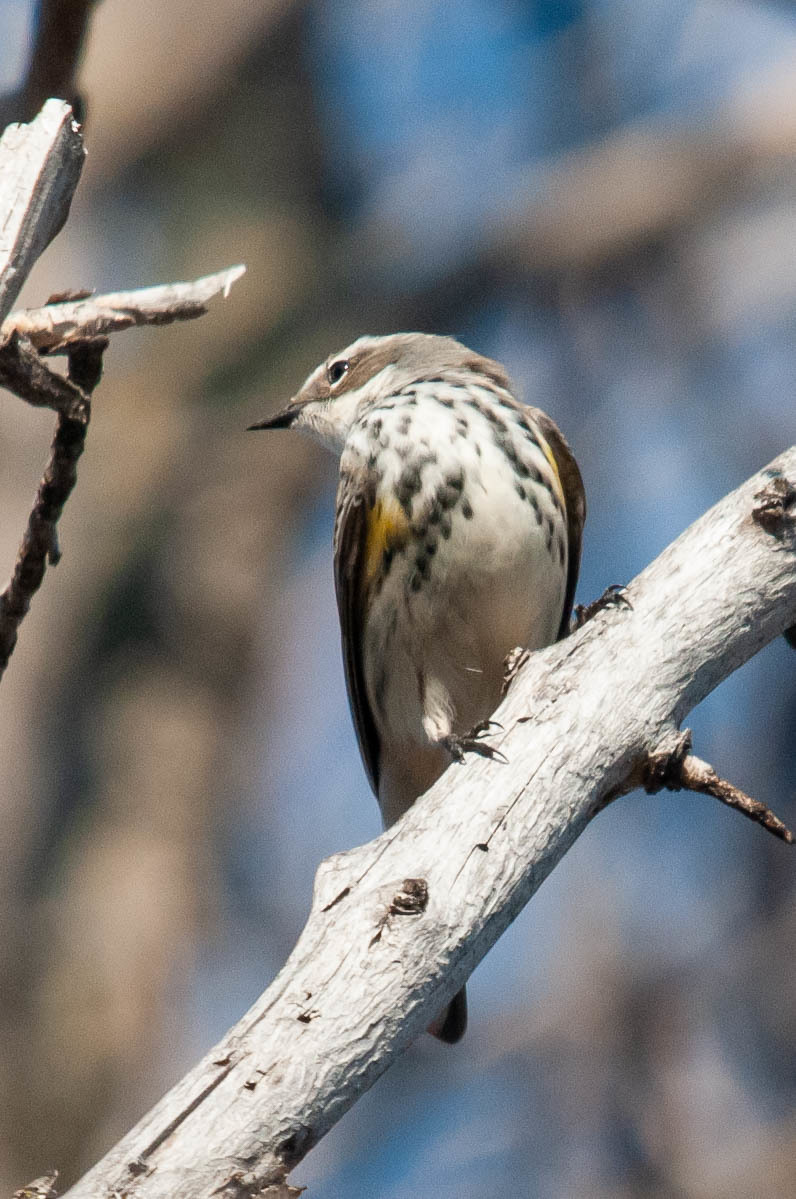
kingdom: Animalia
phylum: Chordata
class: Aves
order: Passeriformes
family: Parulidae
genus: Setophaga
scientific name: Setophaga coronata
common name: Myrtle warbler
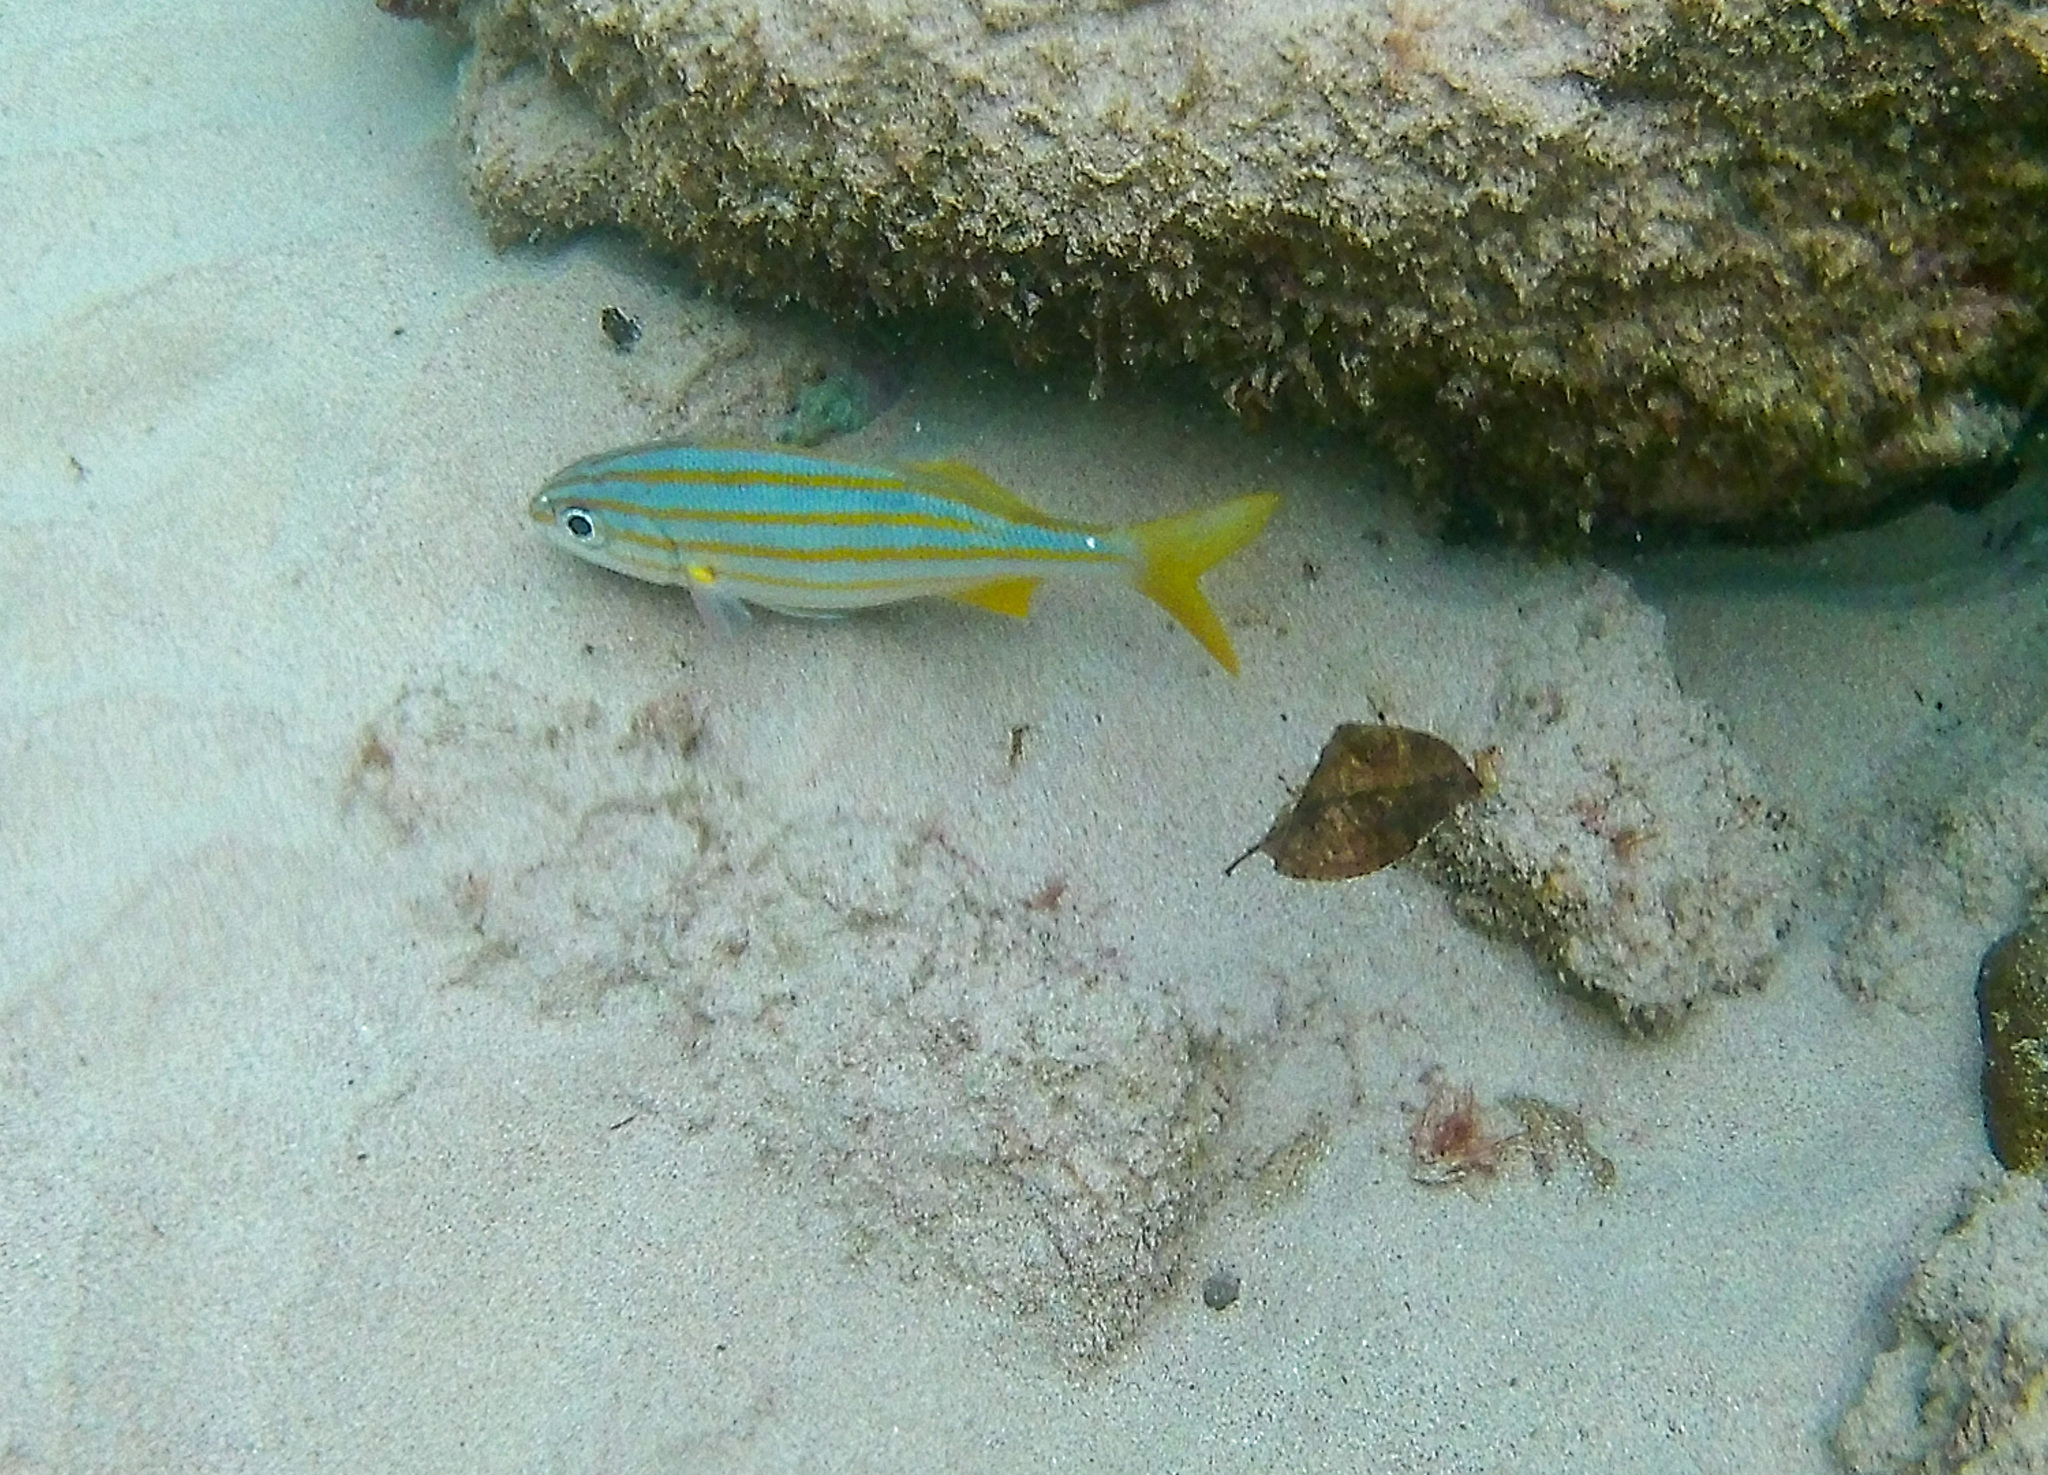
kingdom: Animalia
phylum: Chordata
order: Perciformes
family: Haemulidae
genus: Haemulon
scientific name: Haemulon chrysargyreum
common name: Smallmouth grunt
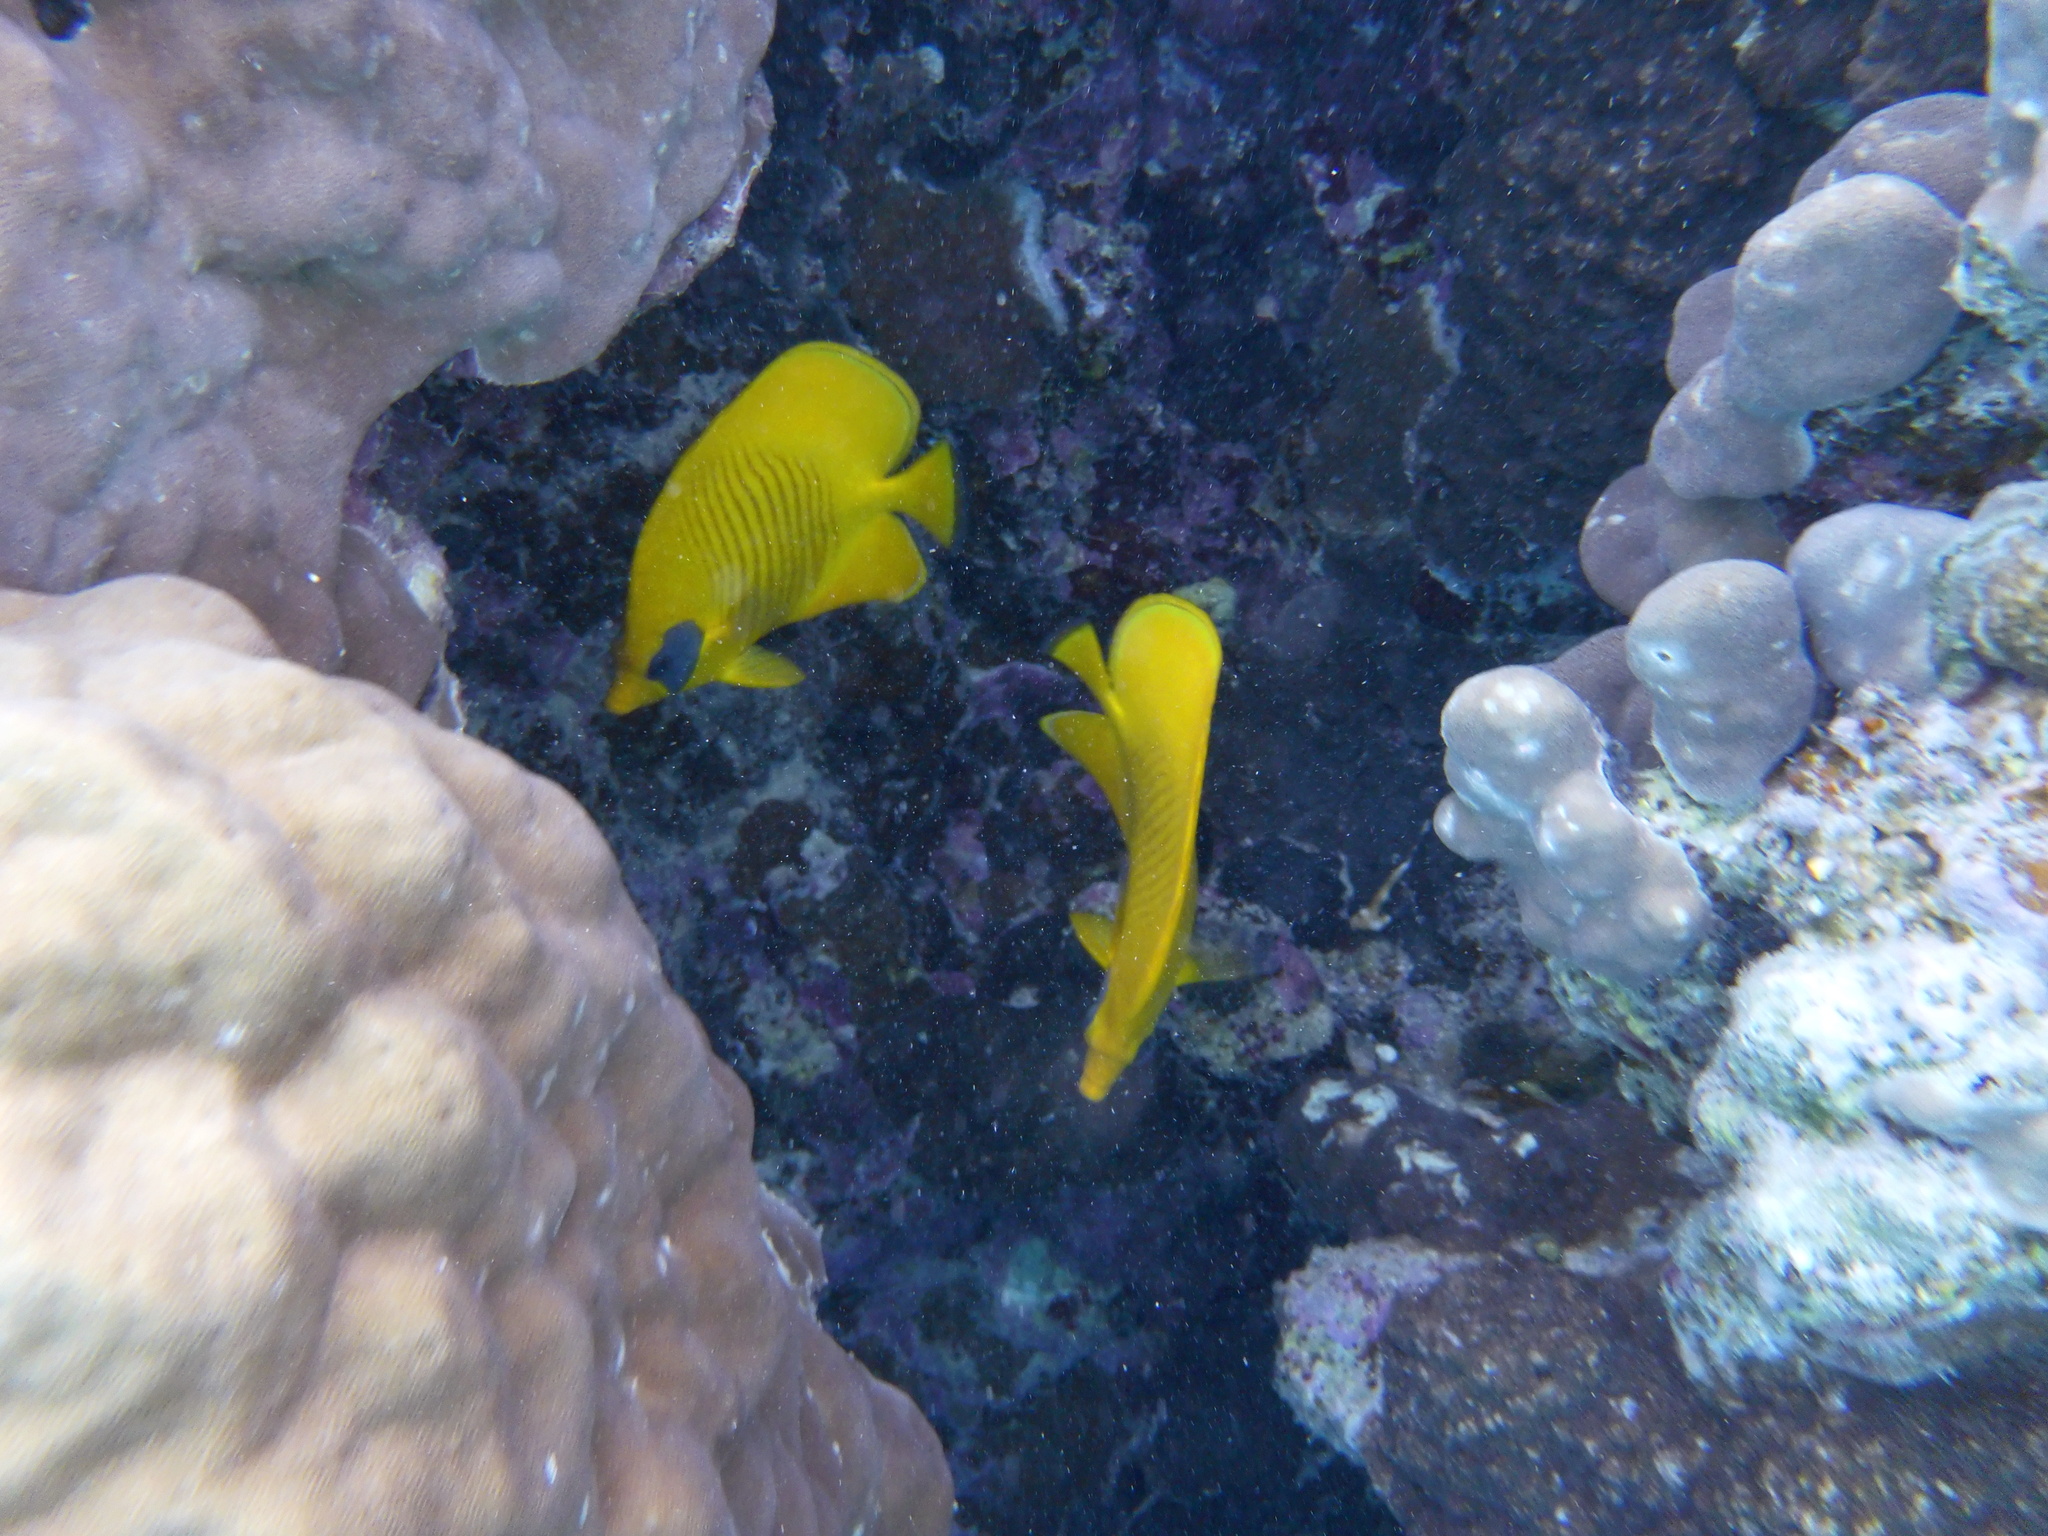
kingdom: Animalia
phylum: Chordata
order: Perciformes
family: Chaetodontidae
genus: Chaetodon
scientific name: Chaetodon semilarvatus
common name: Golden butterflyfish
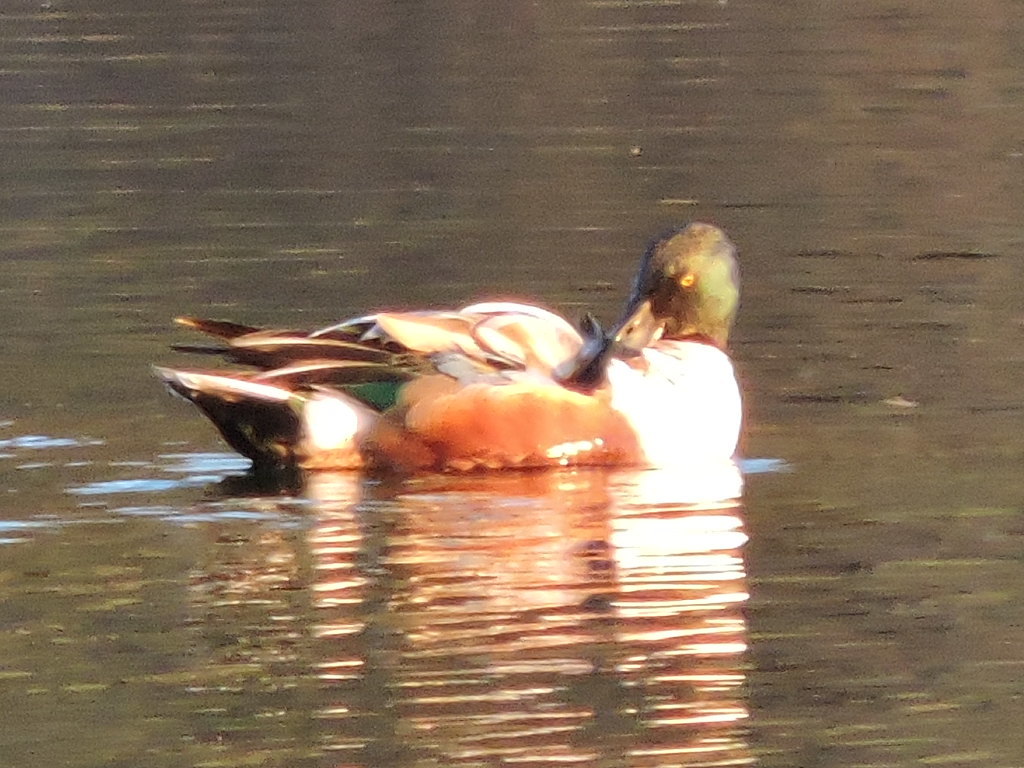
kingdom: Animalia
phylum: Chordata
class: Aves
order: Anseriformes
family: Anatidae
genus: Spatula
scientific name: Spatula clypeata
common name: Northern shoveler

++++++++

_WORK TO BE COMPLETED_
Put each line of the listing above into one numbered list, skipping any blank lines. Leave the pictures out of your answer.

_SOLUTION TO THIS PROBLEM_
1. kingdom: Animalia
2. phylum: Chordata
3. class: Aves
4. order: Passeriformes
5. family: Parulidae
6. genus: Setophaga
7. scientific name: Setophaga coronata
8. common name: Myrtle warbler
9. kingdom: Animalia
10. phylum: Chordata
11. order: Perciformes
12. family: Haemulidae
13. genus: Haemulon
14. scientific name: Haemulon chrysargyreum
15. common name: Smallmouth grunt
16. kingdom: Animalia
17. phylum: Chordata
18. order: Perciformes
19. family: Chaetodontidae
20. genus: Chaetodon
21. scientific name: Chaetodon semilarvatus
22. common name: Golden butterflyfish
23. kingdom: Animalia
24. phylum: Chordata
25. class: Aves
26. order: Anseriformes
27. family: Anatidae
28. genus: Spatula
29. scientific name: Spatula clypeata
30. common name: Northern shoveler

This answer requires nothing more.